Jonathan Varey

Personal information
- Full name: Jonathan Guy Varey
- Born: 15 October 1961 (age 64) Darlington, County Durham, England
- Batting: Right-handed
- Bowling: Right-arm medium
- Relations: David Varey (twin brother)

Domestic team information
- 1982: Cheshire
- 1982–1983: Combined Universities
- 1982–1983: Oxford University

Career statistics
| Competition | First-class | List A |
| Matches | 13 | 6 |
| Runs scored | 426 | 125 |
| Batting average | 30.42 | 31.25 |
| 100s/50s | –/2 | –/– |
| Top score | 69* | 35* |
| Balls bowled | 1,254 | 336 |
| Wickets | 6 | 8 |
| Bowling average | 144.33 | 33.00 |
| 5 wickets in innings | 0 | – |
| 10 wickets in match | 0 | – |
| Best bowling | 3/69 | 2/44 |
| Catches/stumpings | 3/– | 1/– |
- Source: Cricinfo, 13 October 2018

= Jonathan Varey =

English cricketer

Jonathan Guy Varey (born 15 October 1961) is a former English first-class cricketer.

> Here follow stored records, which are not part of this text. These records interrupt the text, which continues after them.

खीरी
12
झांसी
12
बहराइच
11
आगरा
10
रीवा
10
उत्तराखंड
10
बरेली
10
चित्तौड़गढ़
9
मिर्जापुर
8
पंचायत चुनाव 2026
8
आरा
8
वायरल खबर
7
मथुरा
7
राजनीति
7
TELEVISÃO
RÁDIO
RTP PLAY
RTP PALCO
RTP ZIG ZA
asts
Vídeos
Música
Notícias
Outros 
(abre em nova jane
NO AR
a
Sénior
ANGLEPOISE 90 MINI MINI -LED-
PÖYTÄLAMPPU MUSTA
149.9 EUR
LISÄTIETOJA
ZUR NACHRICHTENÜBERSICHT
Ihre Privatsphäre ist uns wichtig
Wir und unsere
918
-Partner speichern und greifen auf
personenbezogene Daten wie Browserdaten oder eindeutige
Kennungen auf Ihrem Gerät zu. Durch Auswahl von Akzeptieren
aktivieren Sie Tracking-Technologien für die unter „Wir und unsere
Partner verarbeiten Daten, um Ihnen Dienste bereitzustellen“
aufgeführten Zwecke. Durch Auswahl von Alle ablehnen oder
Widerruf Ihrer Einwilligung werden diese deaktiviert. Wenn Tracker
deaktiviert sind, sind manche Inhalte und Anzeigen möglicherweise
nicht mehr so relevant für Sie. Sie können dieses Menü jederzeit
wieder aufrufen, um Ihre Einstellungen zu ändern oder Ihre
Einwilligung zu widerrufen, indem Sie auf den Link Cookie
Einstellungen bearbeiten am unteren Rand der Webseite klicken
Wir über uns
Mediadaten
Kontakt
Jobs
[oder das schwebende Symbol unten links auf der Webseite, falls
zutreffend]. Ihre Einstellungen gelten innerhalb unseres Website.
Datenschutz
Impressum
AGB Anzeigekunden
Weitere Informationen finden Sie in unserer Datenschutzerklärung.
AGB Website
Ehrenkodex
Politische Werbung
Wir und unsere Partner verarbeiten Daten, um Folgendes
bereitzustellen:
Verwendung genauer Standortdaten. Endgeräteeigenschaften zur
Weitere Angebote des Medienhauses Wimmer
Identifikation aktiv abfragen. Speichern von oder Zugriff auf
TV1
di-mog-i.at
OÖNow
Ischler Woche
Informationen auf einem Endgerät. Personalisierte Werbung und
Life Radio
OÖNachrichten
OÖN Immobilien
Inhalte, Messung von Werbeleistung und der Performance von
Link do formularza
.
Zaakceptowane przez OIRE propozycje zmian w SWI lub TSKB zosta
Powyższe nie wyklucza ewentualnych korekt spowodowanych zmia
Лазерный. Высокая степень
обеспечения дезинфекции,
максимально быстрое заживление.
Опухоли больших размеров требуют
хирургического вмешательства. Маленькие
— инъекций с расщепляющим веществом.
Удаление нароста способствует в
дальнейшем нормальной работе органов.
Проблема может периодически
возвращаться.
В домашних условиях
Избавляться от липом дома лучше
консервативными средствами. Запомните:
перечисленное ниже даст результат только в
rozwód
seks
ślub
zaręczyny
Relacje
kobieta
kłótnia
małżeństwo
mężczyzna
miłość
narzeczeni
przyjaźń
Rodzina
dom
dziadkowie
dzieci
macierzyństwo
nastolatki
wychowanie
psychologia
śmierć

Varey was born at Darlington in County Durham. He later attended St Edmund Hall, Oxford, where he made his debut in first-class cricket for Oxford University in 1982 against Northamptonshire at Oxford. He played first-class cricket for the university until 1983, making thirteen appearances. He scored 426 runs in first-class cricket, averaging 30.42, with a highest score of 69 not out; bowling he took just 6 wickets from 209 overs bowled. While studying at Oxford, Varey was also selected to play one-day cricket for the Combined Universities, making his List A debut against Somerset at Taunton in the 1982 Benson & Hedges Cup. He played List A cricket for the Combined Universities until 1983, making a total of six appearances in the Benson & Hedges Cup. In List A matches he scored 125 runs, with a top score of 35 not out; meanwhile, with the ball he took eight wickets at 33 apiece. He played one minor counties match for Cheshire in the 1982 Minor Counties Championship. His twin brother, David Varey, also played first-class cricket.